Источник
--------------------

Буквально отравленный сценой, одержимый мечтой о собственном, не подвластном ничьей школе или воле театре, он эмигрировал, как во сне, ведомый этой мечтой. Пробуждение обернулось одиночеством, нищетой, отчаяньем. Разуверившись в обстоятельствах и в людях, он обратился к Богу – причем к католическому, пленившему его воображение великолепными спектаклями торжественных месс, декорациями уводящей за облака готики и нездешним аккомпанементом органа. Тут-то и «охмурили ксендзы» несчастного Арлекина, посулив ему, ежели он сменит православие на католичество, не только царство небесное, но и земную должность библиотекаря при Ватикане. Так Чабров стал священником. Его одели в узкую сутану, в которой он выглядел более, чем когда-либо, актером! – выбрили на голове тонзуру – кружок для сошествия Святого Духа и отправили на Корсику, в самый отдаленный, самый пропащий приход; несколько свирепых старух и нераскаянных бандитов составили его паству.
Он разыскал нас в 30-е годы и каждые год-полтора приезжал к нам в Кламар и Ванв под Парижем, погостить несколько дней и отвести обиженную и обманутую душу в воспоминаниях о театральном былом и в сдержанно-выразительных упреках католическому настоящему. Мои родители очень жалели его. Что с ним стало в дальнейшем – не знаю.
Итак, сознательный интерес Марины к искусству сцены впервые был порожден призрачной страстью к двум Наполеонам – I и II; призрачность страсти обусловила и призрачность интереса; вторая встреча с театром была в то же время и вторичной, озаренной не собственным Марининым светом, а – отраженным, и прервалась она Сережиным уходом на фронт. Третья и последняя оказалась настоящей, ибо – утвердила и завершила в ее творчестве целую эпоху: эпоху Романтики.
Той самой Романтики, которая, ничтоже сумняшеся, бродила по путаным и заснеженным переулкам революционной Москвы, оставляя свой легкий не по сезону след в тетрадях поэтов и на сценах театров, прежде чем раствориться во времени и пространстве великих перемен и событий.
Все началось со встречи с поэтом – совсем юным Павликом Антокольским и с его совсем юной и блистательной поэзией – еще в 1917 году. Павлик к тому же оказался и драматургом и актером и ввел Марину в круг своих друзей, в магический круг вахтанговской Третьей Студии, который – на время – замкнул ее в себе.

--------------------

Задание 1
Повторите дословно строки из списка ниже: от первой строки до строки с «blue star: rotated 16», обе включительно.

Список строк

--------------------

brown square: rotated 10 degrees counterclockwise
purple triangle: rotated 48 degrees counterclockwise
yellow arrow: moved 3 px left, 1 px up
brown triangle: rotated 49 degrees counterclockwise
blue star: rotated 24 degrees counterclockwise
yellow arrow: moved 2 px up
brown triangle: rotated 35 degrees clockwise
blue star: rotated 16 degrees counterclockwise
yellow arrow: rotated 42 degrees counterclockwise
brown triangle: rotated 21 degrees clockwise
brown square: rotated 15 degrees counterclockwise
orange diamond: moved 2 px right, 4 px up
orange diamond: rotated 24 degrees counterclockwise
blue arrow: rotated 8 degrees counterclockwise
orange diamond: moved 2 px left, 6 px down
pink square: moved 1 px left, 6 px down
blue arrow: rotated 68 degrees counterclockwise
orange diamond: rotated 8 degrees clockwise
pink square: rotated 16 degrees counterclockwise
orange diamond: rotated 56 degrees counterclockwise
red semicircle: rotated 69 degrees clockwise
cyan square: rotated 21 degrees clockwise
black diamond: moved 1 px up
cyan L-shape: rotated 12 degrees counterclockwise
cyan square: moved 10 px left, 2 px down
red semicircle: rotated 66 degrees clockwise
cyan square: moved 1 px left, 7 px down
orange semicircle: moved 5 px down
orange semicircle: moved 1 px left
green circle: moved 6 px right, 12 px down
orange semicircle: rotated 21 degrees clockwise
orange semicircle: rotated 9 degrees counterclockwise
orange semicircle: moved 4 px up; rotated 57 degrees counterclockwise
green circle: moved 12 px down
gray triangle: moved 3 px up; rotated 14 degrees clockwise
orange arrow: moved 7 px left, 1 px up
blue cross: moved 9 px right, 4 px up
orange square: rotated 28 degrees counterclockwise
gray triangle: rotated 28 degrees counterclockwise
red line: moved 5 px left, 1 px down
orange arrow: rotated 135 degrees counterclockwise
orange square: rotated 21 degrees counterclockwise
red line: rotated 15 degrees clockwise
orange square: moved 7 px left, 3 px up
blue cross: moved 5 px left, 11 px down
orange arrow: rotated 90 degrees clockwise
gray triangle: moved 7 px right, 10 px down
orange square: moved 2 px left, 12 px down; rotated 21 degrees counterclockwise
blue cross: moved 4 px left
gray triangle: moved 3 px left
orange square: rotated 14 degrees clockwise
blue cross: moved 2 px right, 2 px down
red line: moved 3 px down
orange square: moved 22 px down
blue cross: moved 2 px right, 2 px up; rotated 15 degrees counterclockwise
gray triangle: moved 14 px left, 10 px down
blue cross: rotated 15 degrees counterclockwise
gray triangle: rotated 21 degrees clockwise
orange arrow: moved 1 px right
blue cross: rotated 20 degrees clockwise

--------------------

Задание 2
Куда, согласно источнику, отправили Чаброва, когда он стал священником?

Ответ 1
brown square: rotated 10 degrees counterclockwise
purple triangle: rotated 48 degrees counterclockwise
yellow arrow: moved 3 px left, 1 px up
brown triangle: rotated 49 degrees counterclockwise
blue star: rotated 24 degrees counterclockwise
yellow arrow: moved 2 px up
brown triangle: rotated 35 degrees clockwise
blue star: rotated 16 degrees counterclockwise

Ответ 2
На Корсику, в самый отдаленный, самый пропащий приход.